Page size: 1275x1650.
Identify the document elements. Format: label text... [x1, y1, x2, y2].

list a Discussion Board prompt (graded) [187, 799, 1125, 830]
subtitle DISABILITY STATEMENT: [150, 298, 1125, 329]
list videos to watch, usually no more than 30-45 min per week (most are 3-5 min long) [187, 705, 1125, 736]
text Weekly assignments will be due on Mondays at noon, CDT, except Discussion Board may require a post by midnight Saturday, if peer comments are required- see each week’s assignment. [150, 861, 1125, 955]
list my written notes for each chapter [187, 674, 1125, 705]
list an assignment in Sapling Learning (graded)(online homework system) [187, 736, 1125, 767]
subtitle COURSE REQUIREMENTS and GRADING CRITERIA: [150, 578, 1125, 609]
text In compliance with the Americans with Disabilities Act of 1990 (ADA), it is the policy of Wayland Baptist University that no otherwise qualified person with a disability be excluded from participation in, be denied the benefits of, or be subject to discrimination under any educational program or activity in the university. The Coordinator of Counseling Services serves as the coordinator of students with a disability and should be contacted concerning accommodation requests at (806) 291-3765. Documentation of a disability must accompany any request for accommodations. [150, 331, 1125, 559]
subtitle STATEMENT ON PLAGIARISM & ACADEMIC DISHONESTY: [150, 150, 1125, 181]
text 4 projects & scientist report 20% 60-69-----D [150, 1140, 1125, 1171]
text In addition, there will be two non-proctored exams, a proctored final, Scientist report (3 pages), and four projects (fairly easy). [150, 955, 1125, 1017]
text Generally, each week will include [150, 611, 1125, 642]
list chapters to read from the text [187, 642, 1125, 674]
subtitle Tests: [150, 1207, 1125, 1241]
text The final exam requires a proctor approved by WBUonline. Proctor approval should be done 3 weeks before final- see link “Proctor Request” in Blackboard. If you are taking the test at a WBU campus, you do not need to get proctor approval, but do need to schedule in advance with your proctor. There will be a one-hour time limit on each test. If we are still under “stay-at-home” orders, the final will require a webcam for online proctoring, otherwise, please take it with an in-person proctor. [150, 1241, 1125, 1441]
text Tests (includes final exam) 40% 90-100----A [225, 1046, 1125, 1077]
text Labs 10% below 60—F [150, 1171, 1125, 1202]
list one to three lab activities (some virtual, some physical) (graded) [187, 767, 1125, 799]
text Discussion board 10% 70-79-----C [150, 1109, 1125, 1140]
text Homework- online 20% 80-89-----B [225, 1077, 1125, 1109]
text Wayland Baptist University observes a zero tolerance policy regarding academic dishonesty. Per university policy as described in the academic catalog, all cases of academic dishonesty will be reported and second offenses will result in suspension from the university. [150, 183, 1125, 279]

* * *

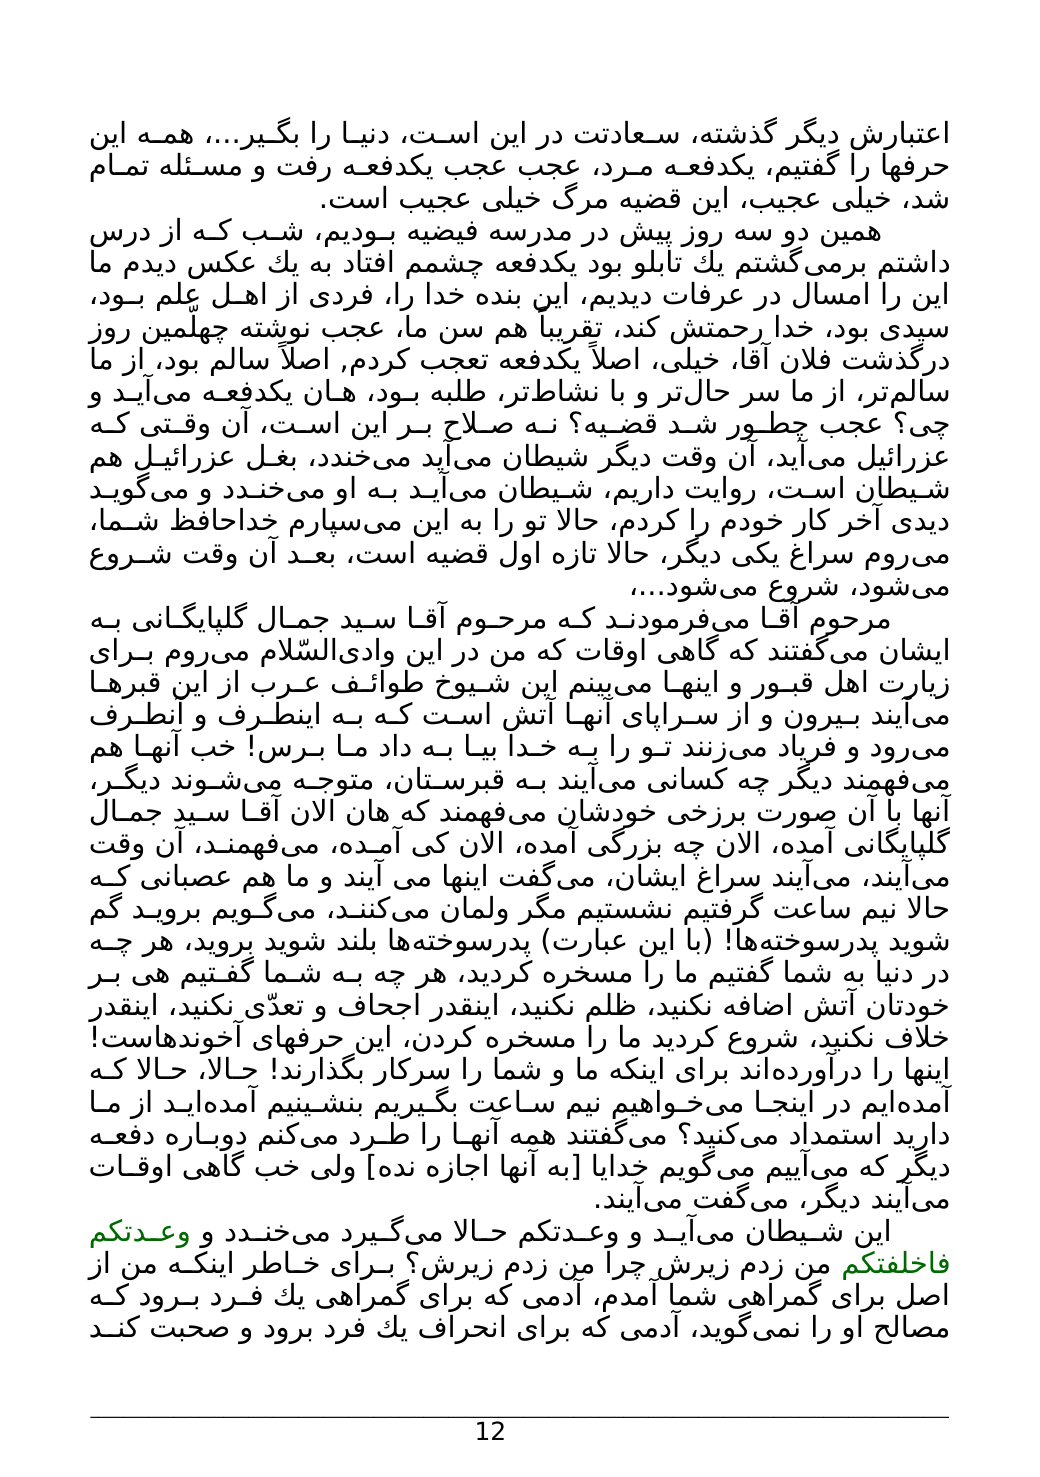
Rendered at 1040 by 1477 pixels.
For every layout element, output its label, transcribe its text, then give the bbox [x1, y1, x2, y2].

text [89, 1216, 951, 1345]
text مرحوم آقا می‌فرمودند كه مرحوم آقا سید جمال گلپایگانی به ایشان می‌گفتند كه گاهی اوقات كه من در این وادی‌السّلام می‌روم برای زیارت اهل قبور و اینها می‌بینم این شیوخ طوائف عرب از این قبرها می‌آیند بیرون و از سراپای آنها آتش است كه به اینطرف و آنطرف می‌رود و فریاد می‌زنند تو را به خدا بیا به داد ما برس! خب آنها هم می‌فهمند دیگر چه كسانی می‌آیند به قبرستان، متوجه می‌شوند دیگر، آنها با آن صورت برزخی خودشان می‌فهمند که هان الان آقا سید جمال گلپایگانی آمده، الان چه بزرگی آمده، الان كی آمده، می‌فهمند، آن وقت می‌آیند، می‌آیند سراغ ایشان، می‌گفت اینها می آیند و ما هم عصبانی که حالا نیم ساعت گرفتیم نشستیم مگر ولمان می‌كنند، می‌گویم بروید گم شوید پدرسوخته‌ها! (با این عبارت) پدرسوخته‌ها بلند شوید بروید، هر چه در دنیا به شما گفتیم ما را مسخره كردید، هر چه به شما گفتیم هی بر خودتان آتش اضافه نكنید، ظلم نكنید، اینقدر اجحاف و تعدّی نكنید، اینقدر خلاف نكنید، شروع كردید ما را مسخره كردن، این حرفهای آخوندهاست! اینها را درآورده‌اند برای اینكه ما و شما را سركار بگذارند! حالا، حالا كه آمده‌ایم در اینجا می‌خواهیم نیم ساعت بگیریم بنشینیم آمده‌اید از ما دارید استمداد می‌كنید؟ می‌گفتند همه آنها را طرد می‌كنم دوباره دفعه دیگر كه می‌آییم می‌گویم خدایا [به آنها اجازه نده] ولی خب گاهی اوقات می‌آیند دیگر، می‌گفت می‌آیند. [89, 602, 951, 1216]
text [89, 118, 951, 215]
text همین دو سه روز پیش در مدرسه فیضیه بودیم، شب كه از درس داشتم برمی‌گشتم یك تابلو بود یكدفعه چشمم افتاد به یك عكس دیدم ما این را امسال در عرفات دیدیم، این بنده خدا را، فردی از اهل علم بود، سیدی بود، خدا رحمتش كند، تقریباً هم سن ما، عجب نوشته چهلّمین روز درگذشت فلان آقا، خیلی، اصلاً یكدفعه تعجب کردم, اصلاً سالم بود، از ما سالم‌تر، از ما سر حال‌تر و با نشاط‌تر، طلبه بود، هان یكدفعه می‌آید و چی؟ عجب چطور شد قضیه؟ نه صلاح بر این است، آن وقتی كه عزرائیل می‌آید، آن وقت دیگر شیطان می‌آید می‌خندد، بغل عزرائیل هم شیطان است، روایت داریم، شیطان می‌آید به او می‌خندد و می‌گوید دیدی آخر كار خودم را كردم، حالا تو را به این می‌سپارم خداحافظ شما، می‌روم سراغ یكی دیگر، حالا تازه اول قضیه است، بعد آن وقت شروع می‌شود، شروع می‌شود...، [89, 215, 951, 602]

### Activity
Scan the material above. Copy each line that holds the word "subtitle".

### Result of this task
subtitle DISABILITY STATEMENT: [150, 298, 1125, 329]
subtitle COURSE REQUIREMENTS and GRADING CRITERIA: [150, 578, 1125, 609]
subtitle STATEMENT ON PLAGIARISM & ACADEMIC DISHONESTY: [150, 150, 1125, 181]
subtitle Tests: [150, 1207, 1125, 1241]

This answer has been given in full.